We add a reproducibility declaration to the paper

Another task to perform before submitting an article to a journal is to add a brief explanation of where the data and/or code used in the reported article are located.

“The collected datasets and code used for their processing, along with the machine learning models, the code for training them, and the data obtained from the experiments are available under permissive licences as a reproducible package (specifying required dependencies, software versions, and documentation) on Zenodo [57].”

[57] M. Matey-Sanz, “Reproducible Package for “Implementing and evaluating the Timed Up and Go test automation using smartphones and smartwatches”, version v1.0.0-r1, Zenodo, Jun. 2024, [Available in]: https://doi.org/10.5281/zenodo.12570519.
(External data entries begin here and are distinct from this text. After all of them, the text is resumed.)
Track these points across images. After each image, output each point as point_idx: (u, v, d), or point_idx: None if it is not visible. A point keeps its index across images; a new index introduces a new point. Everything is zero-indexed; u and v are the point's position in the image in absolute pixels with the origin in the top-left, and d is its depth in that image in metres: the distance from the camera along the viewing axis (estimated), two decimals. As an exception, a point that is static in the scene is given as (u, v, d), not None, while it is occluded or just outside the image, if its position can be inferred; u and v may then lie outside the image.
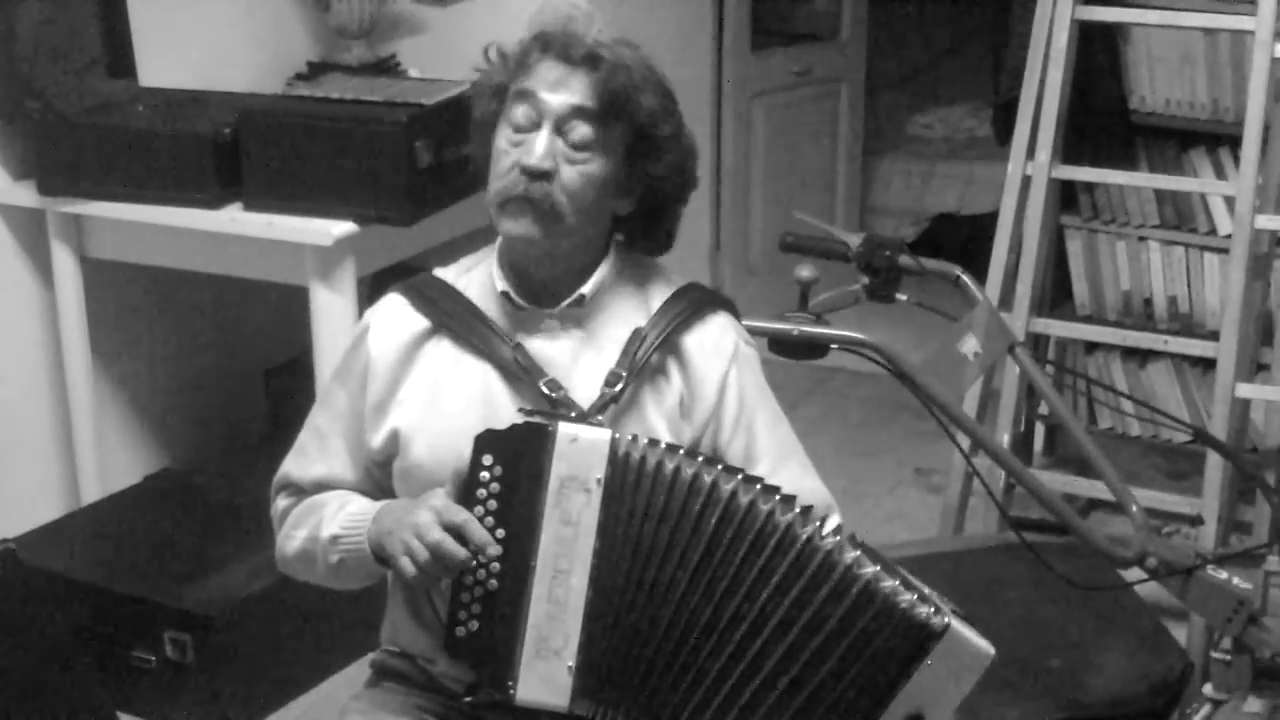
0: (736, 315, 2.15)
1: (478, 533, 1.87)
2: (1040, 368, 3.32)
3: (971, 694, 1.90)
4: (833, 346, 2.60)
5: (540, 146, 1.95)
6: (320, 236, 3.32)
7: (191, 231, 3.43)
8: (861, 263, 2.87)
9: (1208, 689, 2.98)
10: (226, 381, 4.17)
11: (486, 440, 1.89)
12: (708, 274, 5.23)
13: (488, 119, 2.03)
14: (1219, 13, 3.46)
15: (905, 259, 2.84)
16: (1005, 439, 3.58)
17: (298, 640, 3.37)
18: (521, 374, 2.00)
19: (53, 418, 3.76)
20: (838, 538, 1.89)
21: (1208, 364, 3.75)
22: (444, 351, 2.05)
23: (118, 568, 3.37)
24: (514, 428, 1.90)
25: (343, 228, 3.33)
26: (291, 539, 2.10)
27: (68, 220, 3.55)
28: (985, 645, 1.89)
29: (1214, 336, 3.51)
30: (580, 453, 1.88)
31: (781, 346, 2.59)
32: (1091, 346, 4.09)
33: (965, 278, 2.96)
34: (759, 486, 1.90)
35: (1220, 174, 3.79)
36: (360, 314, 2.19)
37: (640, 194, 2.06)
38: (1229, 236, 3.51)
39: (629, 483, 1.88)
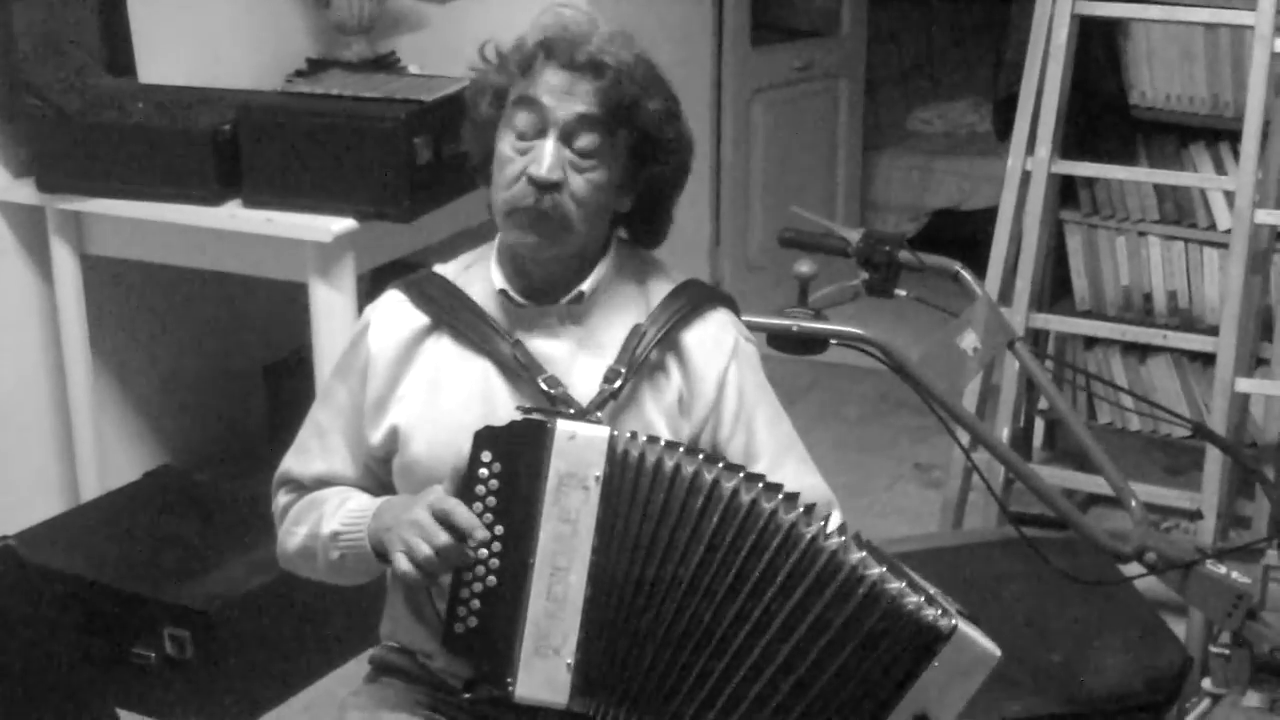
0: (736, 311, 2.15)
1: (464, 518, 1.86)
2: (1040, 363, 3.32)
3: (971, 689, 1.90)
4: (832, 342, 2.60)
5: (549, 158, 1.95)
6: (320, 233, 3.32)
7: (191, 228, 3.43)
8: (861, 258, 2.87)
9: (1207, 683, 2.98)
10: (226, 378, 4.18)
11: (485, 437, 1.89)
12: (707, 270, 5.23)
13: (487, 122, 2.02)
14: (1219, 7, 3.45)
15: (905, 254, 2.84)
16: (1005, 434, 3.58)
17: (297, 636, 3.38)
18: (520, 371, 2.00)
19: (52, 414, 3.76)
20: (842, 537, 1.88)
21: (1207, 359, 3.75)
22: (443, 348, 2.05)
23: (117, 564, 3.37)
24: (513, 424, 1.89)
25: (342, 224, 3.33)
26: (292, 535, 2.11)
27: (67, 217, 3.55)
28: (991, 646, 1.88)
29: (1213, 331, 3.51)
30: (579, 450, 1.88)
31: (780, 342, 2.59)
32: (1091, 341, 4.08)
33: (965, 273, 2.96)
34: (761, 485, 1.89)
35: (1220, 169, 3.79)
36: (360, 310, 2.19)
37: (641, 191, 2.06)
38: (1229, 231, 3.51)
39: (628, 480, 1.88)
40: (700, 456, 1.90)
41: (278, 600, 3.29)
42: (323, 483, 2.10)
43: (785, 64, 5.52)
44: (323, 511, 2.06)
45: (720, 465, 1.90)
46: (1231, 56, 3.70)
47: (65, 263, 3.58)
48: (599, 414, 1.97)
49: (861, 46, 5.92)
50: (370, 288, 3.42)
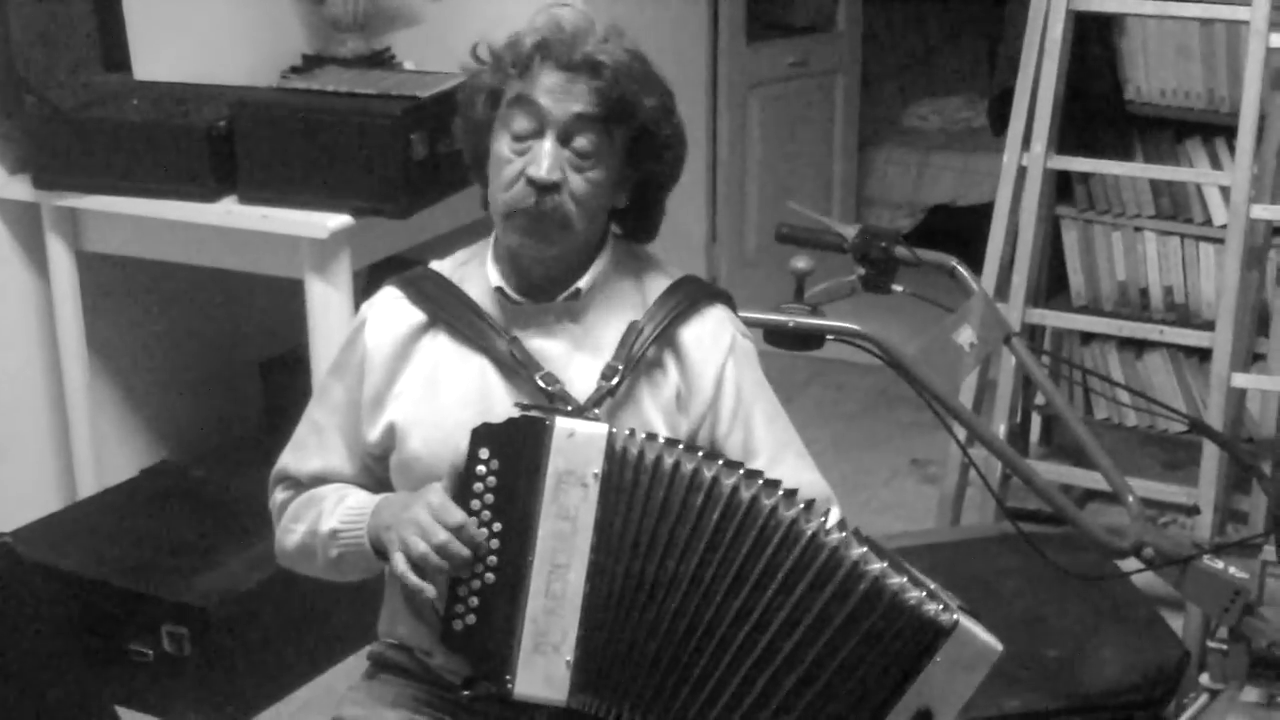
0: (733, 307, 2.15)
1: (473, 535, 1.86)
2: (1036, 358, 3.32)
3: (970, 686, 1.90)
4: (828, 338, 2.60)
5: (548, 159, 1.94)
6: (315, 229, 3.32)
7: (187, 225, 3.43)
8: (857, 254, 2.87)
9: (1204, 678, 2.98)
10: (222, 374, 4.17)
11: (483, 434, 1.88)
12: (704, 266, 5.23)
13: (482, 122, 2.02)
14: (1214, 2, 3.45)
15: (901, 250, 2.84)
16: (1001, 430, 3.58)
17: (295, 633, 3.37)
18: (518, 368, 2.00)
19: (48, 411, 3.76)
20: (843, 533, 1.88)
21: (1203, 354, 3.75)
22: (440, 345, 2.05)
23: (115, 561, 3.37)
24: (510, 421, 1.89)
25: (338, 220, 3.33)
26: (290, 533, 2.11)
27: (63, 214, 3.55)
28: (993, 641, 1.88)
29: (1210, 326, 3.51)
30: (577, 447, 1.87)
31: (777, 338, 2.59)
32: (1087, 337, 4.09)
33: (961, 268, 2.96)
34: (760, 482, 1.89)
35: (1216, 164, 3.79)
36: (356, 307, 2.19)
37: (637, 187, 2.06)
38: (1224, 226, 3.51)
39: (627, 478, 1.88)
40: (699, 454, 1.90)
41: (276, 597, 3.29)
42: (320, 480, 2.10)
43: (781, 60, 5.52)
44: (321, 509, 2.06)
45: (720, 462, 1.90)
46: (1227, 51, 3.70)
47: (61, 259, 3.58)
48: (596, 411, 1.97)
49: (857, 42, 5.92)
50: (366, 284, 3.42)
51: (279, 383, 4.03)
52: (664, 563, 1.87)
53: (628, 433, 1.90)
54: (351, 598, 2.39)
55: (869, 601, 1.86)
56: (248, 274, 3.58)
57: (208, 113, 3.41)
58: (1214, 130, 3.80)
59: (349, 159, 3.33)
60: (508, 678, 1.87)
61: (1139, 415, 4.06)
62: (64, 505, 3.71)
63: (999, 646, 1.88)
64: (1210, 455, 3.39)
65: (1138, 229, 3.92)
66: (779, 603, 1.87)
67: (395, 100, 3.39)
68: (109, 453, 3.80)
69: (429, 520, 1.87)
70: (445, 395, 2.02)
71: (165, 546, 3.43)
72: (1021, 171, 3.58)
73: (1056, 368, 4.06)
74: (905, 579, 1.87)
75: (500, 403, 1.99)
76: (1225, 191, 3.54)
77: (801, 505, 1.89)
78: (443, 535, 1.85)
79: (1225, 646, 2.94)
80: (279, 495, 2.15)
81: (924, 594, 1.86)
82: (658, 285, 2.09)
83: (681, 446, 1.91)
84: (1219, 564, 2.84)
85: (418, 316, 2.06)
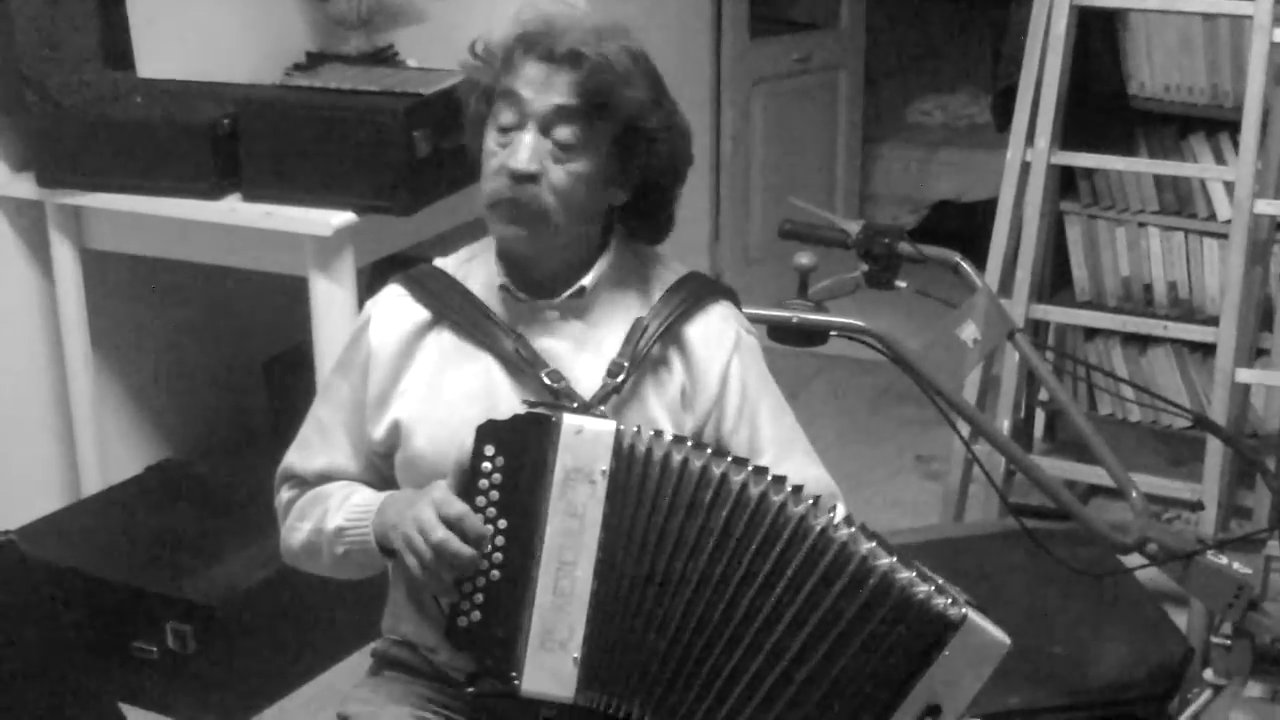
0: (737, 304, 2.15)
1: (475, 527, 1.86)
2: (1040, 354, 3.32)
3: (975, 681, 1.90)
4: (832, 334, 2.60)
5: (525, 149, 1.95)
6: (319, 227, 3.32)
7: (191, 222, 3.43)
8: (861, 250, 2.87)
9: (1208, 674, 2.98)
10: (226, 372, 4.18)
11: (488, 431, 1.88)
12: (707, 262, 5.23)
13: (478, 118, 2.03)
14: (1217, -3, 3.46)
15: (904, 246, 2.85)
16: (1005, 425, 3.58)
17: (299, 630, 3.38)
18: (523, 365, 2.00)
19: (53, 409, 3.76)
20: (851, 528, 1.88)
21: (1207, 349, 3.75)
22: (445, 342, 2.05)
23: (119, 559, 3.37)
24: (516, 418, 1.89)
25: (342, 218, 3.33)
26: (296, 531, 2.11)
27: (67, 212, 3.55)
28: (1001, 635, 1.88)
29: (1214, 322, 3.51)
30: (585, 444, 1.87)
31: (781, 334, 2.59)
32: (1091, 332, 4.09)
33: (965, 264, 2.96)
34: (770, 478, 1.89)
35: (1219, 159, 3.78)
36: (360, 304, 2.19)
37: (635, 183, 2.05)
38: (1228, 222, 3.51)
39: (635, 475, 1.87)
40: (708, 450, 1.90)
41: (280, 594, 3.30)
42: (325, 478, 2.10)
43: (784, 56, 5.52)
44: (327, 507, 2.06)
45: (728, 459, 1.90)
46: (1230, 46, 3.70)
47: (65, 257, 3.58)
48: (602, 408, 1.97)
49: (861, 38, 5.92)
50: (370, 281, 3.43)
51: (283, 380, 4.04)
52: (673, 560, 1.87)
53: (635, 430, 1.89)
54: (356, 595, 2.40)
55: (878, 596, 1.85)
56: (251, 271, 3.58)
57: (211, 110, 3.41)
58: (1218, 125, 3.79)
59: (353, 156, 3.33)
60: (514, 674, 1.87)
61: (1143, 411, 4.06)
62: (68, 503, 3.71)
63: (1007, 641, 1.88)
64: (1214, 451, 3.39)
65: (1141, 224, 3.91)
66: (788, 599, 1.86)
67: (399, 97, 3.40)
68: (113, 450, 3.81)
69: (431, 517, 1.87)
70: (450, 392, 2.02)
71: (169, 544, 3.43)
72: (1025, 167, 3.58)
73: (1060, 363, 4.05)
74: (914, 573, 1.87)
75: (505, 400, 1.99)
76: (1229, 187, 3.54)
77: (810, 501, 1.88)
78: (443, 532, 1.85)
79: (1229, 642, 2.94)
80: (284, 494, 2.15)
81: (932, 588, 1.86)
82: (662, 282, 2.09)
83: (690, 444, 1.91)
84: (1223, 559, 2.84)
85: (422, 314, 2.06)
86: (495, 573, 1.88)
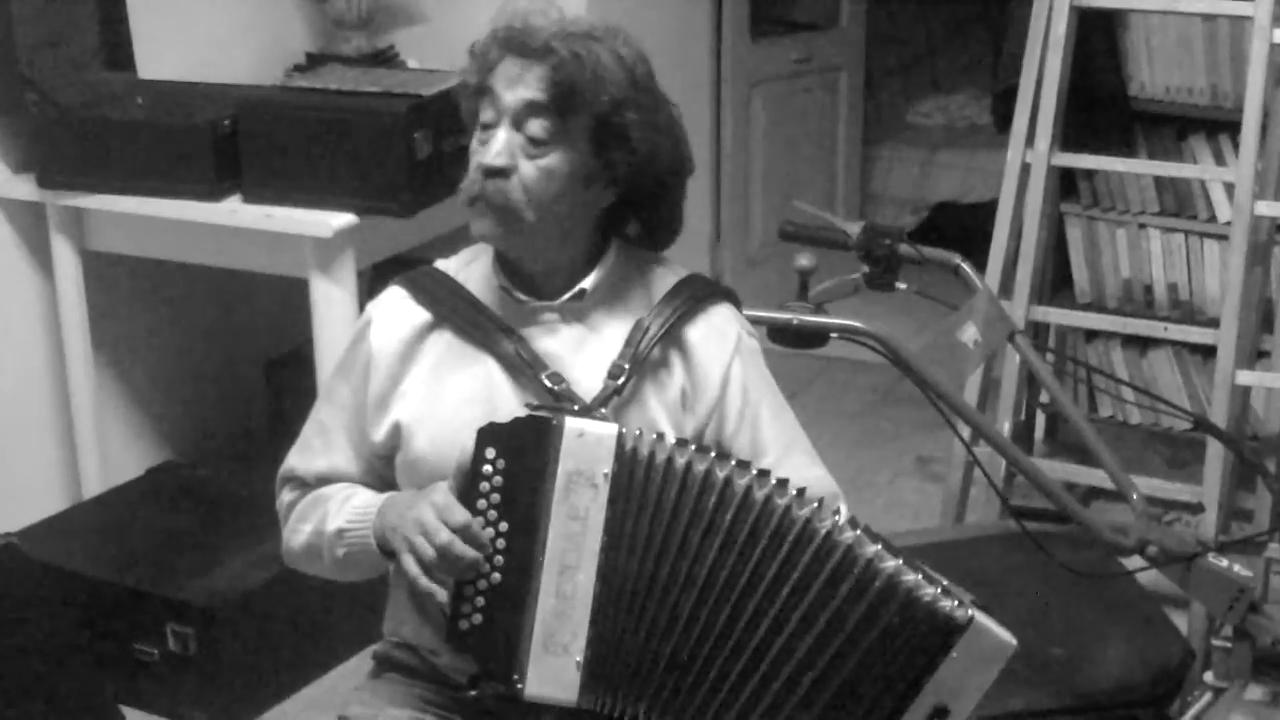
0: (738, 306, 2.14)
1: (478, 534, 1.86)
2: (1040, 356, 3.33)
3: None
4: (832, 335, 2.60)
5: (495, 145, 1.95)
6: (320, 228, 3.32)
7: (191, 224, 3.43)
8: (861, 251, 2.87)
9: (1209, 676, 2.98)
10: (227, 373, 4.18)
11: (489, 434, 1.88)
12: (708, 264, 5.23)
13: (471, 118, 2.03)
14: (1218, -2, 3.46)
15: (905, 247, 2.85)
16: (1006, 427, 3.58)
17: (300, 632, 3.38)
18: (524, 367, 2.00)
19: (54, 411, 3.76)
20: (855, 531, 1.88)
21: (1208, 351, 3.75)
22: (446, 344, 2.04)
23: (120, 561, 3.37)
24: (518, 421, 1.89)
25: (342, 219, 3.33)
26: (297, 533, 2.10)
27: (68, 213, 3.55)
28: (1007, 636, 1.87)
29: (1214, 323, 3.51)
30: (587, 448, 1.87)
31: (781, 336, 2.59)
32: (1092, 334, 4.09)
33: (965, 266, 2.96)
34: (774, 482, 1.88)
35: (1220, 160, 3.79)
36: (360, 305, 2.19)
37: (622, 183, 2.02)
38: (1229, 223, 3.51)
39: (637, 478, 1.87)
40: (711, 454, 1.89)
41: (281, 596, 3.30)
42: (326, 480, 2.10)
43: (785, 57, 5.52)
44: (327, 509, 2.06)
45: (731, 462, 1.89)
46: (1230, 47, 3.70)
47: (66, 259, 3.59)
48: (604, 411, 1.97)
49: (861, 39, 5.91)
50: (371, 283, 3.42)
51: (284, 382, 4.04)
52: (676, 563, 1.87)
53: (638, 433, 1.89)
54: (357, 597, 2.40)
55: (884, 599, 1.85)
56: (252, 273, 3.58)
57: (212, 112, 3.41)
58: (1218, 126, 3.80)
59: (353, 158, 3.33)
60: (516, 678, 1.87)
61: (1143, 413, 4.06)
62: (69, 505, 3.71)
63: (1013, 641, 1.88)
64: (1215, 453, 3.39)
65: (1142, 226, 3.91)
66: (794, 602, 1.86)
67: (399, 99, 3.40)
68: (114, 452, 3.81)
69: (433, 520, 1.86)
70: (451, 395, 2.02)
71: (170, 546, 3.43)
72: (1025, 168, 3.58)
73: (1061, 365, 4.06)
74: (920, 576, 1.86)
75: (506, 402, 1.99)
76: (1229, 188, 3.54)
77: (815, 504, 1.88)
78: (446, 535, 1.85)
79: (1229, 644, 2.94)
80: (285, 496, 2.15)
81: (938, 590, 1.86)
82: (663, 284, 2.09)
83: (693, 447, 1.90)
84: (1223, 562, 2.84)
85: (423, 316, 2.06)
86: (496, 576, 1.87)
The example above, taken from that paper, cites the previously archived research resources on Zenodo (ref 57), along with a mention of the selected permissive license. It is not included above but recommended to include a description of the hardware and software resources required for the analytical workflow, such as the hardware configuration (CPU/GPU, memory size, special devices, etc.), operating system, runtime or computational demand (can be omitted if negligible or very low), and the requirements configuration, i.e. a list of required libraries and versions. The latter can be omitted from the article if a requirements.txt, environment.yml, Dockerfile, compose.yml or similar together with a README file are part of the associated code repository (Github) that is connected to the corresponding Zenodo registry. For example, this is the requirements.txt file and Dockerfile file related to ref 57 on GitHub.

We deposit preprint at the time of submission

We can upload the preprint to arXiv, SSRN or EarthArXiv at the time of submission. This does not mean that we need to make double effort: the same file can be uploaded to the preprint server and sent to a journal for peer-review.

We update connected resources once the paper is out

Once a paper is accepted and published, it is good practice to complete bits of information such as such DOI and citation details, in the associated resources on Github and Zenodo. By doing so, we allow bi-directional interconnection between all resources. From the published paper, simply clicking on a DOI will take you to the Zenodo entry and from there to the corresponding GitHub repository. Conversely, you can navigate from the GitHub repository to the Zenodo entry and to the published paper or postprint version.

We (library indeed ) upload a postprint in the institutional repository

At UJI, the library requests from authors the pre- or postprint version of a non-open access article, depending on the publisher’s conditions. In the case of an open access article, the library will deposit that version in the institutional repository. For example, this is the handler of the open access scientific article deposited in the UJI institutional repository.